Hay que tener presente que la maldad y el mal-hacer salpican a zurdos y derechos, como queda patente en este desafortunado asunto. Debería quedar muy claro que por ser de derechas no se es ladrón ni, tan siquiera, como se viene pregonando, “un facha”; como tampoco se es “rojo” y honrado por ser de izquierdas.
El latrocinio carece de ideología, de sexo y pasa de religión. Es una lacra (vicio físico o moral que marca al que lo tiene), presente en algunos humanos. Las palabras de Cayo Lara, líder de IU, sobre el asunto de las tarjetas son muy claras y contundentes: “Malditos los que deterioran los valores de la izquierda”.
Que un pederasta abuse de unos niños encaja dentro de su ¿enfermedad? y, por supuesto, es inadmisible; que un militante de la izquierda (sindicalista o político) sea corrupto, a mucha gente no le cuadra con el prototipo que representa; que un docente –joven es el último caso aparecido– juguetee ladinamente, a través de Internet, con sus pupilos con la idea de llevárselos al “huerto”, se nos hace muy duro, deleznable tanto a padres como a profesores; que un obispo o un sacerdote caigan en abusos sexuales provoca que nos rechinen las meninges, tanto a quien sea creyente como al que no.

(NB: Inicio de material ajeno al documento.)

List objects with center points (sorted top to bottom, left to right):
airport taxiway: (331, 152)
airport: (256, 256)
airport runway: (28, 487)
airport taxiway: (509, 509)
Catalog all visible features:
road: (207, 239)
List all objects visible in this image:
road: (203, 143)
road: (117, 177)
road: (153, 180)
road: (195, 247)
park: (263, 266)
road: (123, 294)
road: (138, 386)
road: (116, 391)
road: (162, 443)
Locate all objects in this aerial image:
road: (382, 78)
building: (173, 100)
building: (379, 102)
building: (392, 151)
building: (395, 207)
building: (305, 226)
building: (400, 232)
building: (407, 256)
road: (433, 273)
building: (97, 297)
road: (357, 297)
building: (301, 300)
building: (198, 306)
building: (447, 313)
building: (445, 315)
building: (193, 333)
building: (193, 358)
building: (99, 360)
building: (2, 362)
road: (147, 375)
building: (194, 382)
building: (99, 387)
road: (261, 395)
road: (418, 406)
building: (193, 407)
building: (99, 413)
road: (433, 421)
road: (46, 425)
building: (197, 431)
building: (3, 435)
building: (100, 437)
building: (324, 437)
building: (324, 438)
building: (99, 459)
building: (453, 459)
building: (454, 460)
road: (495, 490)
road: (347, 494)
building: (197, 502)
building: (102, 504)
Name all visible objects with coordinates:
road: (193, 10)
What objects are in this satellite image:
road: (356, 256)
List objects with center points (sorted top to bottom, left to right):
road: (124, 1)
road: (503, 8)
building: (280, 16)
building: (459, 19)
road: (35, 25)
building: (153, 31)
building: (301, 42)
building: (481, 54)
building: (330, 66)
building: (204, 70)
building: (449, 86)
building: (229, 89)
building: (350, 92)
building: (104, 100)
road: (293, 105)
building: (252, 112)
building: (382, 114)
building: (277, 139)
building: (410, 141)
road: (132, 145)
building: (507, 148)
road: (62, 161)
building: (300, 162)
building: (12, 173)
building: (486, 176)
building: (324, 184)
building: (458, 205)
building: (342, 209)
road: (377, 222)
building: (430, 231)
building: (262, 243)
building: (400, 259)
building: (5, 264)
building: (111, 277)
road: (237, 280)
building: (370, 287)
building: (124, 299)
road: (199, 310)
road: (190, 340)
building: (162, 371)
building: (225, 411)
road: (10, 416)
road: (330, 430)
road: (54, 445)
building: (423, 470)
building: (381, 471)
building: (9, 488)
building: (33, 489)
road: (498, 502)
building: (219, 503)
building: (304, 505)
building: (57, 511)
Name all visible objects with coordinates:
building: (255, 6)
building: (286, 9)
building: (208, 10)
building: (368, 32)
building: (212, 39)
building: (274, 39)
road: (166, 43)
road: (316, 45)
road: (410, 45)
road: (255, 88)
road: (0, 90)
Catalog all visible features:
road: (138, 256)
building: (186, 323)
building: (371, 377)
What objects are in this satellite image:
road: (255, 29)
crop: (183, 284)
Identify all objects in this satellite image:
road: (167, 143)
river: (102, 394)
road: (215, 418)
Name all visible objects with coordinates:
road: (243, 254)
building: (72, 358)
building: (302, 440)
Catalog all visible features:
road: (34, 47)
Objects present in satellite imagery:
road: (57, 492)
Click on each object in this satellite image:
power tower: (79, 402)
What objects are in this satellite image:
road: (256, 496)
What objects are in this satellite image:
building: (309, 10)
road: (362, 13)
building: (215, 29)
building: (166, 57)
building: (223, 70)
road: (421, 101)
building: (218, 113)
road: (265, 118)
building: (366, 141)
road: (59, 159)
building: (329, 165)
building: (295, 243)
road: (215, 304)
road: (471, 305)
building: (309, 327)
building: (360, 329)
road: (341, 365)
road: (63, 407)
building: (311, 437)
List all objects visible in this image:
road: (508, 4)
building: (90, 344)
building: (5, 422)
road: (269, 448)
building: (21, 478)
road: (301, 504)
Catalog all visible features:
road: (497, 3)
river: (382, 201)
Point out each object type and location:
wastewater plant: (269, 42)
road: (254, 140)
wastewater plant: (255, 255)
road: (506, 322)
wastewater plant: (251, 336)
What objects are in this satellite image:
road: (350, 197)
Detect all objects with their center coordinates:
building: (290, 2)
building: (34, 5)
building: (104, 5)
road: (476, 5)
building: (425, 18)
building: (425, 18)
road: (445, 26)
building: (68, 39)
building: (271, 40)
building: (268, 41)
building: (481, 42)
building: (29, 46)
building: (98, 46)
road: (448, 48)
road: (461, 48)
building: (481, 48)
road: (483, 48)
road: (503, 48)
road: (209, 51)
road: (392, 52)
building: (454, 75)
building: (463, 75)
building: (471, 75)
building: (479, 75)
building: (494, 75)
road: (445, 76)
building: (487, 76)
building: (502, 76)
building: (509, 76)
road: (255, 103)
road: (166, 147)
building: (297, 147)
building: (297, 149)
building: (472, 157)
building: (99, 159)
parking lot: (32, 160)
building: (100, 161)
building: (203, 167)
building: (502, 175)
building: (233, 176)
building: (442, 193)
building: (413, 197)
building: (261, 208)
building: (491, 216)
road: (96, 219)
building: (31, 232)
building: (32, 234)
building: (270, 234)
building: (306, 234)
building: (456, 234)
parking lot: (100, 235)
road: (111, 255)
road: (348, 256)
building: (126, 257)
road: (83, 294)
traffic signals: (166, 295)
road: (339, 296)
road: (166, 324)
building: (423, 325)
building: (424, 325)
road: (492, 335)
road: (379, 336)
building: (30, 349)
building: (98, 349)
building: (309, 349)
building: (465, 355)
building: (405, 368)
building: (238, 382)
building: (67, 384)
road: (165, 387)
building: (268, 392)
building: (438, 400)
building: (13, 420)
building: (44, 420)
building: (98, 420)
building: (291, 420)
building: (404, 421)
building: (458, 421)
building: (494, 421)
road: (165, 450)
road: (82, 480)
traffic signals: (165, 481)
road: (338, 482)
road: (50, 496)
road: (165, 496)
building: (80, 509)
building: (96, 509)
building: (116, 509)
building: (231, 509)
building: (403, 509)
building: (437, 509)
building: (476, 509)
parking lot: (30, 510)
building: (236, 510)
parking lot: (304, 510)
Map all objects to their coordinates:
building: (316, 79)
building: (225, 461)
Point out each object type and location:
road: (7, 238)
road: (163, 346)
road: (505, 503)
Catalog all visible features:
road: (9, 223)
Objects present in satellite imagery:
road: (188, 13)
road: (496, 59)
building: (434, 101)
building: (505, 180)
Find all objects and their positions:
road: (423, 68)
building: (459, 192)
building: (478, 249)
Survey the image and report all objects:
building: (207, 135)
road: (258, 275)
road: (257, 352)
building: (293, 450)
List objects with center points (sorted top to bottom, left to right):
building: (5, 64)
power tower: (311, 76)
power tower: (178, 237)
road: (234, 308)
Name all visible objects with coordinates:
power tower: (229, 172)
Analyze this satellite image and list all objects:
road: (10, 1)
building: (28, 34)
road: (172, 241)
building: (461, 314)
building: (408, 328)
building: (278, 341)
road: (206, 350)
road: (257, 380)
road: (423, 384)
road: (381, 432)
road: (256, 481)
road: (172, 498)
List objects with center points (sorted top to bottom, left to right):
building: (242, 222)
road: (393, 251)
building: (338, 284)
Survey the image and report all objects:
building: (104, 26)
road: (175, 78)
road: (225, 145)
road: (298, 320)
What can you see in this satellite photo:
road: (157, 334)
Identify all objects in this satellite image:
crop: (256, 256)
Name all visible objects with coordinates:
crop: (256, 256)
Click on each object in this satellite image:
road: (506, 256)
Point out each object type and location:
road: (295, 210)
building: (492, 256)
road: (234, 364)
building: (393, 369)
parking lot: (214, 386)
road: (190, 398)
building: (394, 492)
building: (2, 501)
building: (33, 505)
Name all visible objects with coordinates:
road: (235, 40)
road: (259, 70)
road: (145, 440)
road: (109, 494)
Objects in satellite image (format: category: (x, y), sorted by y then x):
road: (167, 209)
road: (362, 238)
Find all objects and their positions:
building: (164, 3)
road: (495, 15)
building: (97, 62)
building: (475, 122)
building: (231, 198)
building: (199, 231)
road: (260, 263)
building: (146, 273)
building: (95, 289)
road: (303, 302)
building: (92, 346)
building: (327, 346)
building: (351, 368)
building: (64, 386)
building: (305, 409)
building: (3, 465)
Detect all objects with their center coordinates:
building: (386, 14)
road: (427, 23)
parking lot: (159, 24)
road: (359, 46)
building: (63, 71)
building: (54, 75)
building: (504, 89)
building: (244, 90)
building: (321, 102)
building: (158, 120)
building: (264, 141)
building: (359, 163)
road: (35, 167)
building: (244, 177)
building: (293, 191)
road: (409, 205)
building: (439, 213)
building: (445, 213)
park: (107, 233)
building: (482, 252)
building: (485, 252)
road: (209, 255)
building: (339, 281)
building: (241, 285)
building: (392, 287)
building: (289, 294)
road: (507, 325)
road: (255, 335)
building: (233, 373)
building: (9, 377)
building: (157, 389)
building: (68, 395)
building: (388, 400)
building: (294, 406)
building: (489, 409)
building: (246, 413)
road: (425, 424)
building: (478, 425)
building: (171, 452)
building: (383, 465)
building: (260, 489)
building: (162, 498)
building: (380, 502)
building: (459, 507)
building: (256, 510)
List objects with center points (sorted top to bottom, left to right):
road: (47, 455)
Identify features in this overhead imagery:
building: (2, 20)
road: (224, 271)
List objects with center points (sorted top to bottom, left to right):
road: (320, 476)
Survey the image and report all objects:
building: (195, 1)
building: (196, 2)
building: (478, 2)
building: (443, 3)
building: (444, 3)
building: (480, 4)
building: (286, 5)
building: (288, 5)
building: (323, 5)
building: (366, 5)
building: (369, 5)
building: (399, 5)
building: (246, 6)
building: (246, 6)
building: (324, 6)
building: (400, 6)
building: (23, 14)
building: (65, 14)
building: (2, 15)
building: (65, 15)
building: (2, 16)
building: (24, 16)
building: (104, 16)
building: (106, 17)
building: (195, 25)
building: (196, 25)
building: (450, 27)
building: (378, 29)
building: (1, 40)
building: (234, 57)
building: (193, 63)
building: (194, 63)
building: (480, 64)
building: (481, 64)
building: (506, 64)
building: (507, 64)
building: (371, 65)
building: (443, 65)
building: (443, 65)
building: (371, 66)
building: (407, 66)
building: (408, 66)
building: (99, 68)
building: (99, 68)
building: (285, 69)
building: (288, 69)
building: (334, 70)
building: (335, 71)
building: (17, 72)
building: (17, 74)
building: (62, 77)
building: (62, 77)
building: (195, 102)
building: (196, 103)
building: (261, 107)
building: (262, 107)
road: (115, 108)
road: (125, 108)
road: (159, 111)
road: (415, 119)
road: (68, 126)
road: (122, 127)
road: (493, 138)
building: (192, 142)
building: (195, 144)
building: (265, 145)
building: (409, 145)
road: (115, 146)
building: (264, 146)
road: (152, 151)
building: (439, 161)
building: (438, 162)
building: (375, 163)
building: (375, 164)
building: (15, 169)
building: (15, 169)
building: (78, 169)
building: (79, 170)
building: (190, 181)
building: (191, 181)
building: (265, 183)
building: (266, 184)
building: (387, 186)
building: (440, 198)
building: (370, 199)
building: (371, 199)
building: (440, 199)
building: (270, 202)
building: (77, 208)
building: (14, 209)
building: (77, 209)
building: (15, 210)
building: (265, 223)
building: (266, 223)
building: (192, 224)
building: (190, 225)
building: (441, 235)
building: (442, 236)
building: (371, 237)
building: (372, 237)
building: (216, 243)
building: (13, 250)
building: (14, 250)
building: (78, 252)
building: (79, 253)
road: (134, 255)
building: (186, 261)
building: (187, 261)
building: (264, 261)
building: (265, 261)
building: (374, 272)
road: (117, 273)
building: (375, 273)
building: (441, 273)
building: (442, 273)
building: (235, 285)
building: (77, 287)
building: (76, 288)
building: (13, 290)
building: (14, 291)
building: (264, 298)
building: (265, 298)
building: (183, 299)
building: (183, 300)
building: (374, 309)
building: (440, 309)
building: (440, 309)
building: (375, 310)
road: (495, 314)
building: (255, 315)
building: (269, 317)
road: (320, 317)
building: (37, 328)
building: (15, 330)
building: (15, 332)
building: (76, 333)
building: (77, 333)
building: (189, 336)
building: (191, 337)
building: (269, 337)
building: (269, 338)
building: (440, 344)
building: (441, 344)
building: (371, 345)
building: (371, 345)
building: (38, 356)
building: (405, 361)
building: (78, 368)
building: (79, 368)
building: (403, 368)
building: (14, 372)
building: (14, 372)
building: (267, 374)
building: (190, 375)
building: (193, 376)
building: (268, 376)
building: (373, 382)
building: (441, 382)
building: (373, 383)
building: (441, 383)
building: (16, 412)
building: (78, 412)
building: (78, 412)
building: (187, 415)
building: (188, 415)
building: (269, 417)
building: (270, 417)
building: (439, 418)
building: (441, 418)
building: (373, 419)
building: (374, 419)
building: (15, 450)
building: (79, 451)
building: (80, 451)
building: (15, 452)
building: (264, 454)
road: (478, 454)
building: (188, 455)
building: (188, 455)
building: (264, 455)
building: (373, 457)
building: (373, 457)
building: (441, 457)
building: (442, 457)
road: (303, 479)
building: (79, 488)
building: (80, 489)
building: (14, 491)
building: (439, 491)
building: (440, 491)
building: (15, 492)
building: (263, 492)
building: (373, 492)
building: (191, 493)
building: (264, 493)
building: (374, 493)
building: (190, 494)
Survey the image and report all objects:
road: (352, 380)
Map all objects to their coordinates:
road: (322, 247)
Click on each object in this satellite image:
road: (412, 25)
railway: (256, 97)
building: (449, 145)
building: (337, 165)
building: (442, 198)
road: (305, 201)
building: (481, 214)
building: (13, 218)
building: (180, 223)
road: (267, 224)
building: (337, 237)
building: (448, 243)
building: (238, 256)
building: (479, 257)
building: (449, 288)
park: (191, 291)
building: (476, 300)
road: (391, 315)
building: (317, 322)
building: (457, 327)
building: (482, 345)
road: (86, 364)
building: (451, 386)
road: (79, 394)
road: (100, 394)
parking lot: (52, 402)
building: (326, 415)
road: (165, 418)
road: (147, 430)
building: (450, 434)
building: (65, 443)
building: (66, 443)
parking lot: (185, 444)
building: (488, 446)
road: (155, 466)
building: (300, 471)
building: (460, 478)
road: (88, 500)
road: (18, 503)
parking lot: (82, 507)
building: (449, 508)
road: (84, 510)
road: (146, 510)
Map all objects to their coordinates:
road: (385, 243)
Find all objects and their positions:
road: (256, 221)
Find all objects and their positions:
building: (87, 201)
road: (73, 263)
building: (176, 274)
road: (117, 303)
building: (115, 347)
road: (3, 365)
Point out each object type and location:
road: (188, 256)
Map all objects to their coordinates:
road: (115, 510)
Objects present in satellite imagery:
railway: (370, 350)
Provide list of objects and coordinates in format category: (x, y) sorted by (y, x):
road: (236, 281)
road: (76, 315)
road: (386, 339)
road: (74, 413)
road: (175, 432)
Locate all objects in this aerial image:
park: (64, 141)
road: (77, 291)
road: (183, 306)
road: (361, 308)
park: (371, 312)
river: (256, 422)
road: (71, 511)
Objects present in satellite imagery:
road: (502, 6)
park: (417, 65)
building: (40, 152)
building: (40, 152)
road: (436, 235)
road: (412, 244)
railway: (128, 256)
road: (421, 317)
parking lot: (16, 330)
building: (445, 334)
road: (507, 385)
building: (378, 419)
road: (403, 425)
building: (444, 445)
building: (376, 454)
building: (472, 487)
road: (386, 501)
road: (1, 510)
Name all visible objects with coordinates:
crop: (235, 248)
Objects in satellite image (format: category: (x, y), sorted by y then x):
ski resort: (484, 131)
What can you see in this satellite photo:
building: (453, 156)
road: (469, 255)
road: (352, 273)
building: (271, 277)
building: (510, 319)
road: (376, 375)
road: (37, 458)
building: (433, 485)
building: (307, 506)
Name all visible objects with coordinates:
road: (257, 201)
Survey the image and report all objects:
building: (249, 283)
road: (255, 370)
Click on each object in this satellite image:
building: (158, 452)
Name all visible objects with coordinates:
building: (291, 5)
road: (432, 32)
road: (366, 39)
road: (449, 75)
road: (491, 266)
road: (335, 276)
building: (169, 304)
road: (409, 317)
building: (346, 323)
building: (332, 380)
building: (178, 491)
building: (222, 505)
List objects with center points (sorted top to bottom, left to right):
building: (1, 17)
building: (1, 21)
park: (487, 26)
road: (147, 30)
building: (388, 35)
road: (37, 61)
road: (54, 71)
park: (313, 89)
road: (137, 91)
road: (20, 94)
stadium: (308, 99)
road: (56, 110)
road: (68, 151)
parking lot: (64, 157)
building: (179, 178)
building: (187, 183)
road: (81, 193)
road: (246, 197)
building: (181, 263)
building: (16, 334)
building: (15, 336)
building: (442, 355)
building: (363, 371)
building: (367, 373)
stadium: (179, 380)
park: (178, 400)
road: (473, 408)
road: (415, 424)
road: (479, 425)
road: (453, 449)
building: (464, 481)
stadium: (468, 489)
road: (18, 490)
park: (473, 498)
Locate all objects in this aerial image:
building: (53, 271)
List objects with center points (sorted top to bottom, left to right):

Todos ellos están enfermos, social, política, moral y religiosamente. Pero el mal, sobre todo moral, es más grave y de peores consecuencias en el caso del político y sindicalista de izquierda, del docente o el obispo, por los daños directos que ocasionan todos ellos.
Porque todos ellos traicionan unos principios que han asumido voluntariamente. Porque juegan al escondite con la fe ideológica, religiosa o educacional. Porque con su ejemplo lastiman la buena voluntad de un sector del pueblo que cree en ellos y se entrega a sus influencias.